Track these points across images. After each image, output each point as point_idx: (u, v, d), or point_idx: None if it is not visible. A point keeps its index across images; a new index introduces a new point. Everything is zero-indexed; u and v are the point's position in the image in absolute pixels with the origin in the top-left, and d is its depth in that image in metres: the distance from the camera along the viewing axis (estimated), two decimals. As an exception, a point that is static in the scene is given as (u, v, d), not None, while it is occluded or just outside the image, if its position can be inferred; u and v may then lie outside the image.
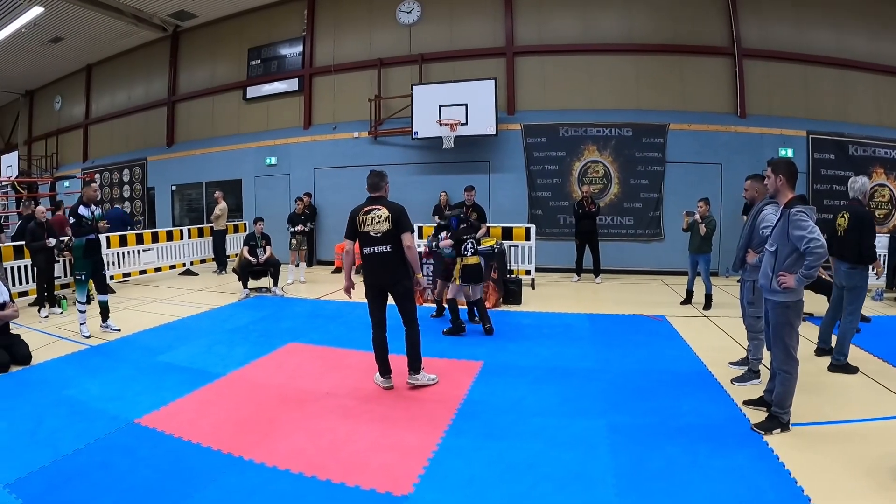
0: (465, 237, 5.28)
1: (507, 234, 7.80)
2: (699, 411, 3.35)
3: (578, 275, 8.39)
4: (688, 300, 6.72)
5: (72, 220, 5.11)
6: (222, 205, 9.59)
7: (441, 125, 9.00)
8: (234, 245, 10.16)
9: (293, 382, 3.97)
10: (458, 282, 5.22)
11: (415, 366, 3.81)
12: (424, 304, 6.68)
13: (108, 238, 7.95)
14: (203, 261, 10.07)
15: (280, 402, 3.58)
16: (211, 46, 12.04)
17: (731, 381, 3.85)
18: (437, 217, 9.02)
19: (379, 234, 3.62)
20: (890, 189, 9.54)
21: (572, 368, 4.27)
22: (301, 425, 3.22)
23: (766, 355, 3.65)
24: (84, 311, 5.20)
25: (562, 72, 9.50)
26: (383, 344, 3.77)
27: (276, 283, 7.51)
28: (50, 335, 5.32)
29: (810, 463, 2.66)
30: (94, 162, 14.25)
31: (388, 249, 3.63)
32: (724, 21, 9.45)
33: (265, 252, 7.30)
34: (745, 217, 8.23)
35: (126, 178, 13.37)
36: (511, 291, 6.59)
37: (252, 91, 11.42)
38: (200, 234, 10.06)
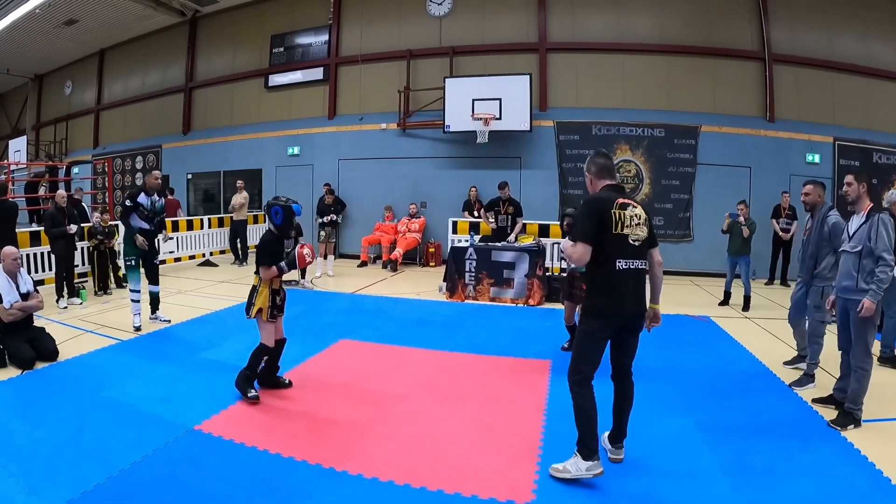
0: None
1: (544, 231, 7.76)
2: (774, 409, 3.42)
3: None
4: (726, 301, 6.73)
5: (127, 203, 4.94)
6: (244, 194, 9.43)
7: (475, 119, 8.92)
8: (255, 236, 10.01)
9: (361, 382, 3.78)
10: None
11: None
12: (466, 301, 6.65)
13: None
14: (223, 251, 9.90)
15: (357, 405, 3.36)
16: (231, 33, 11.85)
17: (790, 384, 3.83)
18: (466, 213, 9.02)
19: (638, 243, 2.51)
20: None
21: (641, 368, 4.19)
22: (389, 430, 3.01)
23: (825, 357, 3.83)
24: (137, 301, 4.93)
25: (594, 70, 9.49)
26: (595, 408, 2.50)
27: (303, 277, 7.31)
28: (73, 328, 4.99)
29: (891, 455, 2.72)
30: (105, 148, 13.96)
31: (645, 266, 2.60)
32: (755, 25, 9.50)
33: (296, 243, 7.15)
34: (775, 221, 8.43)
35: (139, 165, 13.11)
36: (554, 290, 6.53)
37: (274, 79, 11.25)
38: (220, 223, 9.89)
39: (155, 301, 5.21)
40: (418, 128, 9.91)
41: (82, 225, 6.72)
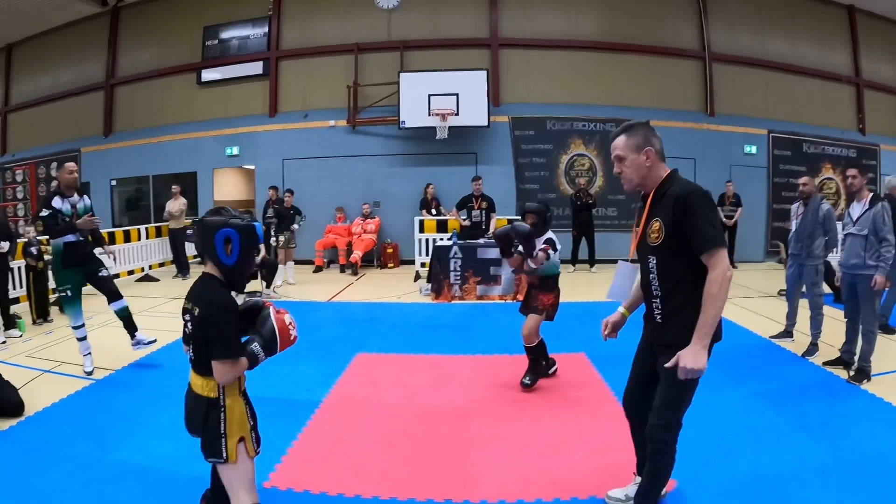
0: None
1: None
2: (799, 374, 3.83)
3: (574, 265, 8.34)
4: None
5: (43, 212, 3.78)
6: (181, 200, 8.58)
7: (434, 115, 8.66)
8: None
9: (413, 401, 3.39)
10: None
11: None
12: (454, 301, 6.37)
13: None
14: (162, 264, 8.97)
15: (425, 426, 2.99)
16: (158, 24, 10.87)
17: (801, 355, 4.17)
18: (424, 211, 8.70)
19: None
20: (836, 182, 10.41)
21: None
22: (479, 452, 2.67)
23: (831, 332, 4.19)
24: (83, 338, 3.83)
25: (546, 66, 9.53)
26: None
27: (268, 286, 6.72)
28: (24, 367, 3.96)
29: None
30: (14, 156, 12.41)
31: None
32: (695, 27, 9.94)
33: (257, 251, 6.42)
34: (720, 209, 8.77)
35: (54, 173, 11.73)
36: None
37: (207, 74, 10.43)
38: (159, 233, 8.96)
39: (128, 322, 4.08)
40: (369, 124, 9.51)
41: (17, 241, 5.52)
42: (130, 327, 4.07)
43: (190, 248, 8.71)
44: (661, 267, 1.83)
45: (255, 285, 6.67)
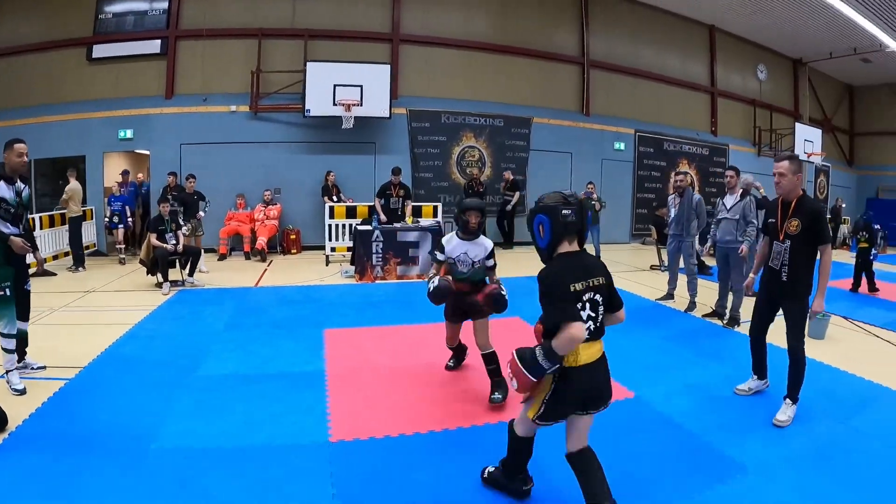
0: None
1: (417, 212, 8.28)
2: (687, 324, 5.09)
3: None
4: None
5: None
6: (73, 185, 7.99)
7: (339, 105, 9.00)
8: (88, 234, 8.81)
9: (403, 362, 3.85)
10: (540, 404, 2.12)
11: None
12: (377, 281, 6.79)
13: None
14: (55, 257, 8.25)
15: (425, 378, 3.54)
16: (41, -7, 10.20)
17: (684, 311, 5.52)
18: (325, 198, 9.00)
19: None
20: (691, 175, 12.17)
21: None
22: (480, 390, 3.31)
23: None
24: (12, 350, 3.20)
25: (443, 63, 10.19)
26: None
27: (191, 274, 6.53)
28: None
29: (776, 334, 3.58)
30: None
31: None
32: (577, 36, 11.11)
33: (176, 237, 6.34)
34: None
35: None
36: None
37: (100, 50, 9.95)
38: (52, 222, 8.27)
39: (22, 344, 3.49)
40: (272, 111, 9.65)
41: None
42: (22, 349, 3.51)
43: (88, 237, 8.39)
44: (793, 249, 3.01)
45: (175, 274, 6.46)
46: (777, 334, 3.26)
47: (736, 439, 2.78)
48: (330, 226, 8.16)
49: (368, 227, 7.08)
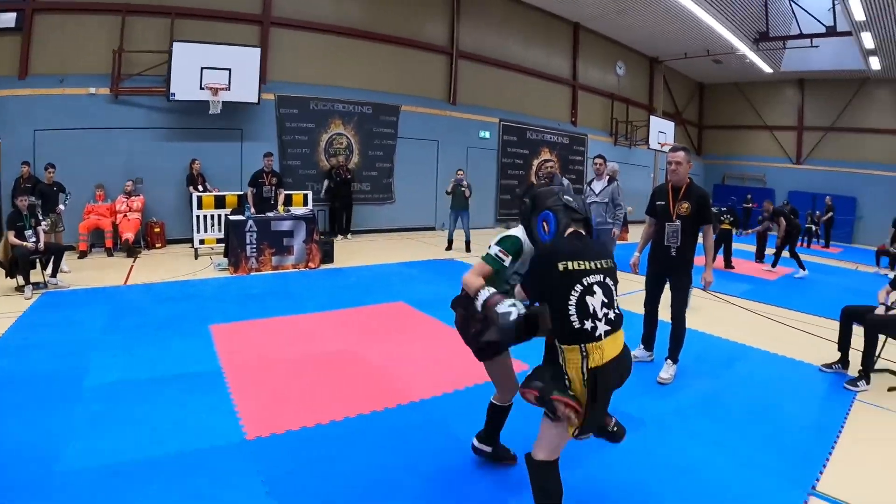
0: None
1: (287, 200, 8.51)
2: None
3: (335, 235, 9.76)
4: (449, 247, 9.00)
5: None
6: None
7: (206, 89, 8.95)
8: None
9: (300, 351, 3.94)
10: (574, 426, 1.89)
11: None
12: (252, 273, 6.70)
13: None
14: None
15: (326, 365, 3.66)
16: None
17: None
18: (191, 188, 8.75)
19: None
20: (553, 162, 13.57)
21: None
22: (382, 373, 3.58)
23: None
24: None
25: (314, 48, 10.37)
26: None
27: (54, 274, 6.01)
28: None
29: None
30: None
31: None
32: (448, 26, 11.78)
33: (36, 234, 5.87)
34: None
35: None
36: (326, 252, 7.52)
37: (-60, 23, 9.44)
38: None
39: None
40: (135, 94, 9.50)
41: None
42: None
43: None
44: (683, 229, 3.48)
45: (36, 275, 5.98)
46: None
47: (631, 399, 3.04)
48: (198, 217, 7.99)
49: (241, 217, 6.96)
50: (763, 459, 2.72)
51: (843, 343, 3.98)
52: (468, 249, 8.97)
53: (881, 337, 3.80)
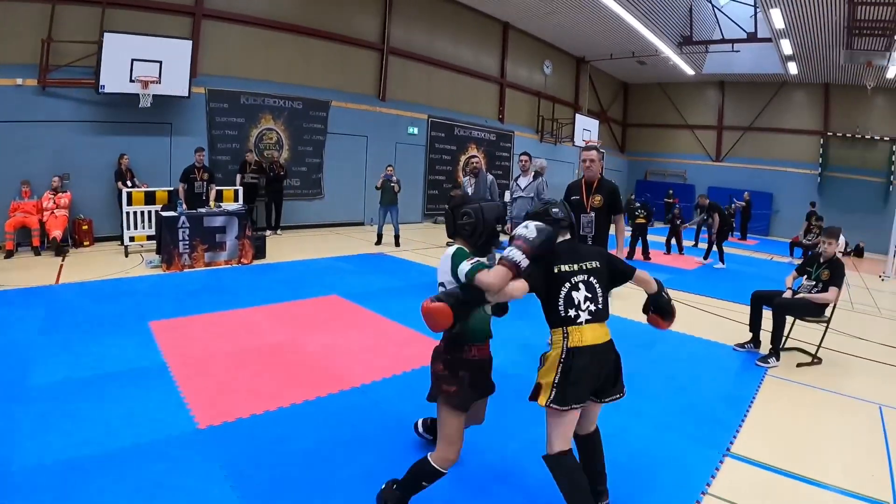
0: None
1: (218, 196, 8.82)
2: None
3: (266, 230, 10.12)
4: (379, 241, 9.40)
5: None
6: None
7: (137, 81, 9.01)
8: None
9: (243, 343, 4.06)
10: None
11: None
12: (185, 269, 6.71)
13: None
14: None
15: (270, 356, 3.82)
16: None
17: None
18: (119, 183, 8.80)
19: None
20: (479, 158, 14.46)
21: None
22: (325, 361, 3.78)
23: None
24: None
25: (245, 42, 10.51)
26: None
27: None
28: None
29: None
30: None
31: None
32: (379, 22, 12.17)
33: None
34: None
35: None
36: (258, 248, 7.73)
37: None
38: None
39: None
40: (62, 86, 9.42)
41: None
42: None
43: None
44: (597, 219, 3.86)
45: None
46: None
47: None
48: (128, 213, 7.93)
49: (173, 213, 6.98)
50: (681, 426, 3.01)
51: (754, 324, 4.39)
52: (397, 244, 9.39)
53: (789, 318, 4.20)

» WHAT YOU NEED TO DO:
Each record needs to be reproduced exactly, and no image should be carried over.

» TASK RESULT:
Track these points across images. After each image, output each point as point_idx: (u, v, d), or point_idx: None if it is not visible. A point keeps its index across images; a new index introduces a new point. Everything is zero-indexed; u and v are the point's position in the image in absolute pixels with the origin in the top-left, and d is its depth in that image in metres: the distance from the camera along the viewing axis (estimated), two decimals. As an exception, a point that is static in the scene is given as (u, v, d), not None, while it is occluded or just outside the image, if its position can be inferred; u and v may then lie outside the image.
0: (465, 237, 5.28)
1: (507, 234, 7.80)
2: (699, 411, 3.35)
3: (578, 275, 8.39)
4: (688, 300, 6.72)
5: (72, 220, 5.11)
6: (222, 205, 9.59)
7: (441, 125, 9.00)
8: (234, 245, 10.16)
9: (293, 382, 3.97)
10: (458, 282, 5.22)
11: (415, 366, 3.81)
12: (424, 304, 6.68)
13: (108, 238, 7.95)
14: (203, 261, 10.07)
15: (280, 402, 3.58)
16: (211, 46, 12.04)
17: (731, 381, 3.85)
18: (437, 217, 9.02)
19: (379, 234, 3.62)
20: (890, 189, 9.54)
21: (572, 368, 4.27)
22: (301, 425, 3.22)
23: (766, 355, 3.65)
24: (84, 311, 5.20)
25: (562, 72, 9.50)
26: (383, 344, 3.77)
27: (276, 283, 7.51)
28: (50, 335, 5.32)
29: (810, 463, 2.66)
30: (94, 162, 14.25)
31: (388, 249, 3.63)
32: (724, 21, 9.45)
33: (265, 252, 7.30)
34: (745, 217, 8.23)
35: (126, 178, 13.37)
36: (511, 291, 6.59)
37: (252, 91, 11.42)
38: (200, 234, 10.06)
0: None
1: (544, 231, 7.76)
2: (774, 409, 3.42)
3: None
4: (726, 301, 6.73)
5: (127, 203, 4.94)
6: (244, 194, 9.43)
7: (475, 119, 8.92)
8: (255, 236, 10.01)
9: (361, 382, 3.78)
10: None
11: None
12: (466, 301, 6.65)
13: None
14: (223, 251, 9.90)
15: (357, 405, 3.36)
16: (231, 33, 11.85)
17: (790, 384, 3.83)
18: (466, 213, 9.02)
19: (638, 243, 2.51)
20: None
21: (641, 368, 4.19)
22: (389, 430, 3.01)
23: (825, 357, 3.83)
24: (137, 301, 4.93)
25: (594, 70, 9.49)
26: (595, 408, 2.50)
27: (303, 277, 7.31)
28: (73, 328, 4.99)
29: (891, 455, 2.72)
30: (105, 148, 13.96)
31: (645, 266, 2.60)
32: (755, 25, 9.50)
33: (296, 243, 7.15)
34: (775, 221, 8.43)
35: (139, 165, 13.11)
36: (554, 290, 6.53)
37: (274, 79, 11.25)
38: (220, 223, 9.89)
39: (155, 301, 5.21)
40: (418, 128, 9.91)
41: (82, 225, 6.72)
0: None
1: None
2: (799, 374, 3.83)
3: (574, 265, 8.34)
4: None
5: (43, 212, 3.78)
6: (181, 200, 8.58)
7: (434, 115, 8.66)
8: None
9: (413, 401, 3.39)
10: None
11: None
12: (454, 301, 6.37)
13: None
14: (162, 264, 8.97)
15: (425, 426, 2.99)
16: (158, 24, 10.87)
17: (801, 355, 4.17)
18: (424, 211, 8.70)
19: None
20: (836, 182, 10.41)
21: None
22: (479, 452, 2.67)
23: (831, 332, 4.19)
24: (83, 338, 3.83)
25: (546, 66, 9.53)
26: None
27: (268, 286, 6.72)
28: (24, 367, 3.96)
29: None
30: (14, 156, 12.41)
31: None
32: (695, 27, 9.94)
33: (257, 251, 6.42)
34: (720, 209, 8.77)
35: (54, 173, 11.73)
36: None
37: (207, 74, 10.43)
38: (159, 233, 8.96)
39: (128, 322, 4.08)
40: (369, 124, 9.51)
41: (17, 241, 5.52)
42: (130, 327, 4.07)
43: (190, 248, 8.71)
44: (661, 267, 1.83)
45: (255, 285, 6.67)
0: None
1: (417, 212, 8.28)
2: (687, 324, 5.09)
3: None
4: None
5: None
6: (73, 185, 7.99)
7: (339, 105, 9.00)
8: (88, 234, 8.81)
9: (403, 362, 3.85)
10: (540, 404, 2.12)
11: None
12: (377, 281, 6.79)
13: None
14: (55, 257, 8.25)
15: (425, 378, 3.54)
16: (41, -7, 10.20)
17: (684, 311, 5.52)
18: (325, 198, 9.00)
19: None
20: (691, 175, 12.17)
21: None
22: (480, 390, 3.31)
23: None
24: (12, 350, 3.20)
25: (443, 63, 10.19)
26: None
27: (191, 274, 6.53)
28: None
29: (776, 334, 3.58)
30: None
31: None
32: (577, 36, 11.11)
33: (176, 237, 6.34)
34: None
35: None
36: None
37: (100, 50, 9.95)
38: (52, 222, 8.27)
39: (22, 344, 3.49)
40: (272, 111, 9.65)
41: None
42: (22, 349, 3.51)
43: (88, 237, 8.39)
44: (793, 249, 3.01)
45: (175, 274, 6.46)
46: (777, 334, 3.26)
47: (736, 439, 2.78)
48: (330, 226, 8.16)
49: (368, 227, 7.08)
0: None
1: (287, 200, 8.51)
2: None
3: (335, 235, 9.76)
4: (449, 247, 9.00)
5: None
6: None
7: (206, 89, 8.95)
8: None
9: (300, 351, 3.94)
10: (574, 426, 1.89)
11: None
12: (252, 273, 6.70)
13: None
14: None
15: (326, 365, 3.66)
16: None
17: None
18: (191, 188, 8.75)
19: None
20: (553, 162, 13.57)
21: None
22: (382, 373, 3.58)
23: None
24: None
25: (314, 48, 10.37)
26: None
27: (54, 274, 6.01)
28: None
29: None
30: None
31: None
32: (448, 26, 11.78)
33: (36, 234, 5.87)
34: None
35: None
36: (326, 252, 7.52)
37: (-60, 23, 9.44)
38: None
39: None
40: (135, 94, 9.50)
41: None
42: None
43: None
44: (683, 229, 3.48)
45: (36, 275, 5.98)
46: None
47: (631, 399, 3.04)
48: (198, 217, 7.99)
49: (241, 217, 6.96)
50: (763, 459, 2.72)
51: (843, 343, 3.98)
52: (468, 249, 8.97)
53: (881, 337, 3.80)
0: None
1: (218, 196, 8.82)
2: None
3: (266, 230, 10.12)
4: (379, 241, 9.40)
5: None
6: None
7: (137, 81, 9.01)
8: None
9: (243, 343, 4.06)
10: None
11: None
12: (185, 269, 6.71)
13: None
14: None
15: (270, 356, 3.82)
16: None
17: None
18: (119, 183, 8.80)
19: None
20: (479, 158, 14.46)
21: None
22: (325, 361, 3.78)
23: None
24: None
25: (245, 42, 10.51)
26: None
27: None
28: None
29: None
30: None
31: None
32: (379, 22, 12.17)
33: None
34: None
35: None
36: (258, 248, 7.73)
37: None
38: None
39: None
40: (62, 86, 9.42)
41: None
42: None
43: None
44: (597, 219, 3.86)
45: None
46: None
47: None
48: (128, 213, 7.93)
49: (173, 213, 6.98)
50: (681, 426, 3.01)
51: (754, 324, 4.39)
52: (397, 244, 9.39)
53: (789, 318, 4.20)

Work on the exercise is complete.